• _BRIEF A_
Please list the games the blog post on single-player games says the writer has spent tens of thousands of hours playing.
• _BRIEF B_
Copy the stretch of the listing from the line containing "scientific name: Couepia bracteosa" through the line containing "scientific name: Mycena galericulata", replacing every "phylum" with "division" and keeping everything else the same.

Single Player Palaver

Look! Two blog posts in quick succession; check me out. That said, this post was started fairly soon after the last one, it may yet take a while to finish. I started this out as a big old thing, and decided halfway through that there were a couple of topics that I wanted to cover. This part will be about the trend for single player titles to feature fairly redundant multiplayer elements.

On one hand we have developers complaining about games being too long and expensive to make, and at the same time we seem to be determined to add in extra content to existing IPs to help elongate the experience. Why? Why do Uncharted 2 and Bioshock 2 both have multiplayer? Adding it in costs time and money, and is always going to be somewhat tacked on compared to the main campaign. In Bioshock 2’s case, the multiplayer is a fairly standard assortment of various modes, while Uncharted 2 has those elements as well as a fairly fun cooperative mode that utilises the franchise’s trademark banter and sense of fun. But I’m still concerned as to why they were put into the IP in the first place, and whether or not the resources used could have been spent elsewhere during the games’ development cycles.

This isn’t a rant against multiplayer, by the way. I have spent tens of thousands of hours playing Counter Strike and Command and Conquer and World of Warcraft and Eve Online, so have nothing against killing and being killed by various people on the other side of a television/computer screen. I also appreciate that a lot more people are online these days (and indeed have to be if you want to play anything by Ubisoft), so appreciate games that take the time and effort to make thoughtful use of multiplayer elements in their titles. Games like Demon’s Souls, Army of Two, Kane and Lynch… even Resident Evil 5 were built up with multiplayer in mind, and the various implementations have been terrific. Some games just aren’t thoughtful about the multiplayer experience though, and we end up with the “tacked on” feeling I mentioned earlier. Then there’s White Knight Chronicles, which manages to completely balls-up the single-player experience in a ham-fisted attempt to add multiplayer. Here’s how:

White Knight Chronicles is an RPG from Level 5, a respected and normally reliable developer most famous for the Professor Layton series. WKC was the developer’s first PS3 title, and so expectations were suitably high. Before the game came out, cinematic trailers showcasing stunning FMV and hinting at an epic story. Starting the game takes you into a Character Creation process as flexible and thorough as the system we used in Aion. Then, after spending however long creating your little avatar chap (a good half-hour, in my case) you’re thrust into the game, and you start as someone completely different! Leonard is the star of the show, the character who soon finds the White Knight and becomes him whenever necessary. You soon bump into your character though, and sit down looking forward to see how what part they play in this grand story. Haha….

• _GIVEN ENTRIES_
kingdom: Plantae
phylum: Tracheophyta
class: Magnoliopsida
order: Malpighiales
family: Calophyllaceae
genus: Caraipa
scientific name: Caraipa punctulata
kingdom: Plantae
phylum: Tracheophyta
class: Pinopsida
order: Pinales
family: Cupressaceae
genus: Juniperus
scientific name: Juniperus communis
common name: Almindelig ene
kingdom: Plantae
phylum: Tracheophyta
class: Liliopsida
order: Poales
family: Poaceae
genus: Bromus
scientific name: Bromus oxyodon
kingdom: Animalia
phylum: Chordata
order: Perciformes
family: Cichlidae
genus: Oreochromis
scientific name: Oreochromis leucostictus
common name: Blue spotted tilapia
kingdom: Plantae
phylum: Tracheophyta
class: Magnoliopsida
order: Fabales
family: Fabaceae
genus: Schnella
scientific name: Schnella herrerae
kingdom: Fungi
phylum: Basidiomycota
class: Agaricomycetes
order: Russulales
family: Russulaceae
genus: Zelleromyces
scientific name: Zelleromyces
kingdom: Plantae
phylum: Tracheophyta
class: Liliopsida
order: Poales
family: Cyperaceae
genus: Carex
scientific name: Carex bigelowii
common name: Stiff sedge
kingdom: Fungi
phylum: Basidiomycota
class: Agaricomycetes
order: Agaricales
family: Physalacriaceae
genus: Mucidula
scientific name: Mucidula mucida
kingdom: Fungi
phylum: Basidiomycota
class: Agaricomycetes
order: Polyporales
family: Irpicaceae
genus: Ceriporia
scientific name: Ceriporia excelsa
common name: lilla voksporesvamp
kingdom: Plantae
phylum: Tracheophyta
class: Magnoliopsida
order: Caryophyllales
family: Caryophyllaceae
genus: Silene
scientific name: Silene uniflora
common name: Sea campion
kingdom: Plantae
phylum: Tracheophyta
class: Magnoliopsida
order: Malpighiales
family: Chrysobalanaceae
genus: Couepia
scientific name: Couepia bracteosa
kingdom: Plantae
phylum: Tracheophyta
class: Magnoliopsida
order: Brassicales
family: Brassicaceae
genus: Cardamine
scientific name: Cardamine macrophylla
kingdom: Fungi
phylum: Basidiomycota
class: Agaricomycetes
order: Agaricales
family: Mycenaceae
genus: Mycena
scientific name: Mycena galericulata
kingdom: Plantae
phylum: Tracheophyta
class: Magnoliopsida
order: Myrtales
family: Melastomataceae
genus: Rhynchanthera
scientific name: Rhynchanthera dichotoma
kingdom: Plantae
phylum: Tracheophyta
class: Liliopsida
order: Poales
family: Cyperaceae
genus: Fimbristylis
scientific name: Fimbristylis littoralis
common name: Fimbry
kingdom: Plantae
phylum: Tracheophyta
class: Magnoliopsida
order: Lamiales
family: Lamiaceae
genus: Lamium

• _TASK SOLUTION A_
Counter Strike
Command and Conquer
World of Warcraft
Eve Online

• _TASK SOLUTION B_
scientific name: Couepia bracteosa
kingdom: Plantae
division: Tracheophyta
class: Magnoliopsida
order: Brassicales
family: Brassicaceae
genus: Cardamine
scientific name: Cardamine macrophylla
kingdom: Fungi
division: Basidiomycota
class: Agaricomycetes
order: Agaricales
family: Mycenaceae
genus: Mycena
scientific name: Mycena galericulata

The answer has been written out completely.